A new resolution in regards to St. Paul’s was approved in a 5-3 vote during Thursday evening’s village board meeting after a passionate discussion amongst trustees.
The motion, introduced by trustee Dennis Donnelly, called to hire forensic architects and engineers Erwin, Lobo and Bielinski (ELB) to “review, compare and contrast any new proposal submitted by the Committee to Save St. Paul’s (CSSP) for the restoration of St. Paul’s main building with prior submissions.”
Furthermore, it seeks to have ELB perform a “full analysis” of the Final Environmental Impact Statement’s (FEIS) “Alternative Approaches” located in Appendix M, options five and six.
According to the FEIS, option five would include the demolition of two of the building’s wings, as well as the restoration of the front wing and the chapel. Option six calls for the “demolition of all but central pavilion and chapel.” They are estimated, in the FEIS document, to cost $15 to 20 million and $10 to $12 million, respectively.
“We are asking [ELB] to flesh out the proposals in such a way that we would be able to make a determination as to whether that is a viable option,” said Donnelly during the discussion.
The CSSP made a presentation on an alternative plan for the building on Oct. 6, which documented the vision to turn the building into a community and recreation center.
Trustee Andrew Cavanaugh requested to amend Donnelly’s motion to include that the cost for the village would not exceed $20,000 in respect to the Committee to Save St. Paul’s analysis, in addition to having “that retention available in respect to any submission.”
“My amendment is that this would be expanded if other proposals come forward,” he said.
Deputy Mayor John Watras called to add a second amendment to the motion that sought to approve $11,300 in funding to repair the roof and clock tower on the building because it is in “bad shape.”

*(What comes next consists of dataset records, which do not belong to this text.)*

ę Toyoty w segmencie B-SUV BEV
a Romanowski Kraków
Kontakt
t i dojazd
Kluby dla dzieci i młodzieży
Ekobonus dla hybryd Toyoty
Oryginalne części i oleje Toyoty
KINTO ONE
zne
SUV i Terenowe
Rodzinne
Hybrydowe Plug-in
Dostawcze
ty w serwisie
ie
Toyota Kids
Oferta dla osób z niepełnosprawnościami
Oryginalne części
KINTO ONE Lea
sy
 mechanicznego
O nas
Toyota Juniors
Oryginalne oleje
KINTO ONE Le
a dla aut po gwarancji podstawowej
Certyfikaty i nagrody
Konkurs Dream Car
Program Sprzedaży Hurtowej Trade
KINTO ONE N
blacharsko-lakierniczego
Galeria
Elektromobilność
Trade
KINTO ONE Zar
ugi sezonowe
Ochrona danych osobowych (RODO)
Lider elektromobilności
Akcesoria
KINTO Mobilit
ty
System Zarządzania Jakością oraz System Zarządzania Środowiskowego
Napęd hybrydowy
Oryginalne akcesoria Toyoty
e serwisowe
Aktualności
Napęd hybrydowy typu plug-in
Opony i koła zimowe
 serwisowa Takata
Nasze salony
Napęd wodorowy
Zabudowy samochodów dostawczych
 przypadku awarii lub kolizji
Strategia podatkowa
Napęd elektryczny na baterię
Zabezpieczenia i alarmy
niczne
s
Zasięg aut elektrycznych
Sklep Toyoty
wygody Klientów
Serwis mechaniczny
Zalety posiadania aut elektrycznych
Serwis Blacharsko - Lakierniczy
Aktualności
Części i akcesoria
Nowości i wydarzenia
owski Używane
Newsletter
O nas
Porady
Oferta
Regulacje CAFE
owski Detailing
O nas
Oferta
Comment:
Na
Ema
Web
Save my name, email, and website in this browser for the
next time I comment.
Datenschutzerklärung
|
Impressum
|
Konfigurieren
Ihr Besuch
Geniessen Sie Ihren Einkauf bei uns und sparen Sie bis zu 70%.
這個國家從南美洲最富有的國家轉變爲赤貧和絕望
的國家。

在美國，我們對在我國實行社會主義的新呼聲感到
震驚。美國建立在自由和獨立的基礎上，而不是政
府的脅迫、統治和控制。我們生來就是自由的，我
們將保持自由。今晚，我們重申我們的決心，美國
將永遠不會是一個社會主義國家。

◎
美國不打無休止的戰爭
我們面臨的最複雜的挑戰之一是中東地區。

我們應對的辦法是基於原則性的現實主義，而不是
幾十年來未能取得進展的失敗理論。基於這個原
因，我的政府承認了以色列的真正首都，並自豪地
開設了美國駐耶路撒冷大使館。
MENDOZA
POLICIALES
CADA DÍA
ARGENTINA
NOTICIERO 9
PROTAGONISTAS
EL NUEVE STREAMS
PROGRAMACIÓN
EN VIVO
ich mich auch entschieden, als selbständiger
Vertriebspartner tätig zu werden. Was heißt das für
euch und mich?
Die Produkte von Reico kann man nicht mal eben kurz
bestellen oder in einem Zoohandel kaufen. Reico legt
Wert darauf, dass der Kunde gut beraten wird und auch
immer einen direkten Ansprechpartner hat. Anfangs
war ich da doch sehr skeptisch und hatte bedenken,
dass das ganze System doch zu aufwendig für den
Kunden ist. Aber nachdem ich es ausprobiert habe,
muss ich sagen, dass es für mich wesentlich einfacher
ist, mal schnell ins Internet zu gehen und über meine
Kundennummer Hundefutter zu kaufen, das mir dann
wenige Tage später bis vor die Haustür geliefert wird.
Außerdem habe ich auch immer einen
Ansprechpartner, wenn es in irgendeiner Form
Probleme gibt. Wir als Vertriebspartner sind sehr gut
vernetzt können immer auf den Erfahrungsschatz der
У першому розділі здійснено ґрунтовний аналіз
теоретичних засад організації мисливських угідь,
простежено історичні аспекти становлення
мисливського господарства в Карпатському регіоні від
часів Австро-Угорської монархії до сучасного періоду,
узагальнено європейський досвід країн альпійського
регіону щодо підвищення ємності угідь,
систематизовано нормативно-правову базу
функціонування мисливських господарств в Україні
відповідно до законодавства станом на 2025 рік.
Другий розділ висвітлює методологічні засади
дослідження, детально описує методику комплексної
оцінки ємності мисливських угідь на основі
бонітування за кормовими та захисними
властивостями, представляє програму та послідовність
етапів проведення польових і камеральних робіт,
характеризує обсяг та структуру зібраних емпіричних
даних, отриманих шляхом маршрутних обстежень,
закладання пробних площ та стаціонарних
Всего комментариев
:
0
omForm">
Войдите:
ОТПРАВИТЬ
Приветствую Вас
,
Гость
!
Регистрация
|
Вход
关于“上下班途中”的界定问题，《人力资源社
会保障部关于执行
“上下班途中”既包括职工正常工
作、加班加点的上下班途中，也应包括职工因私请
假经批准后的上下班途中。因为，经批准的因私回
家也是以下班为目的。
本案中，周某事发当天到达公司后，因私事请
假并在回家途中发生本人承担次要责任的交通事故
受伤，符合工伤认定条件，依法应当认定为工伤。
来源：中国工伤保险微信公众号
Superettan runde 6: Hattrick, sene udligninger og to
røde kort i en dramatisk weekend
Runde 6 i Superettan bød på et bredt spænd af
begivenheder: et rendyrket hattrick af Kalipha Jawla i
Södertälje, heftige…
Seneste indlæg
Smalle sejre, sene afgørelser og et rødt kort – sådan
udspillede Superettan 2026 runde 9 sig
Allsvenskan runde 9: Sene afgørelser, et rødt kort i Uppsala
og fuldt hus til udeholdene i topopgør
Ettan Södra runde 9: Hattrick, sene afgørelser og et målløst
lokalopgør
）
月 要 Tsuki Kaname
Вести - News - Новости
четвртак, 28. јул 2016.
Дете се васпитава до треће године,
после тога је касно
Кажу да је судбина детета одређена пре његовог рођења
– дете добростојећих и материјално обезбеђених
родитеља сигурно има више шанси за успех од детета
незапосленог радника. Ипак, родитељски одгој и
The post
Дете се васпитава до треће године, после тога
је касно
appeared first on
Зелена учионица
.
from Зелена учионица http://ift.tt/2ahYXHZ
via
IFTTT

Donnelly said that he thought the clock tower repairs were a completely separate issue from the motion he made. He added that no one has ever included the clock tower in prior proposals, so, he believes, they shouldn’t spend money “if no one is seeking to save the items in question.”
“If that is the case, then the clock tower, unless there is a clear and present danger, is probably a separate issue,” trustee Nicholas Episcopia added.
Trustee Brian Daughney explained that he believed it should first be decided what is going to happen with the building before “spending money to restore something.”
“I find it a little silly to be asked to spend $11,000 or $35,000 for a motion which is looking at perhaps cutting down the size of the building,” he continued while discussing Watras’ amendment on Donnelly’s motion.
“The refusal of certain members of the board to take the reasonable step to expend a reasonable amount of money to preserve the building in its current state seems to be based in other things besides the apparent engineering needs of the building,” Cavanaugh said.
Ultimately, the board voted to not include Watras’ amendment to the already approved amended motion.
Garden City resident Tom Lamberti, a former trustee, questioned the need to review the FEIS again.
“What puzzles me and amazes me is that you had this architect report in February 2011,” he continued. “It reviewed the Committee to Save St. Paul's proposal. It said it was deficient, underestimated the cost and didn’t preserve the building.”
“Why hasn’t this ended?” Lamberti added.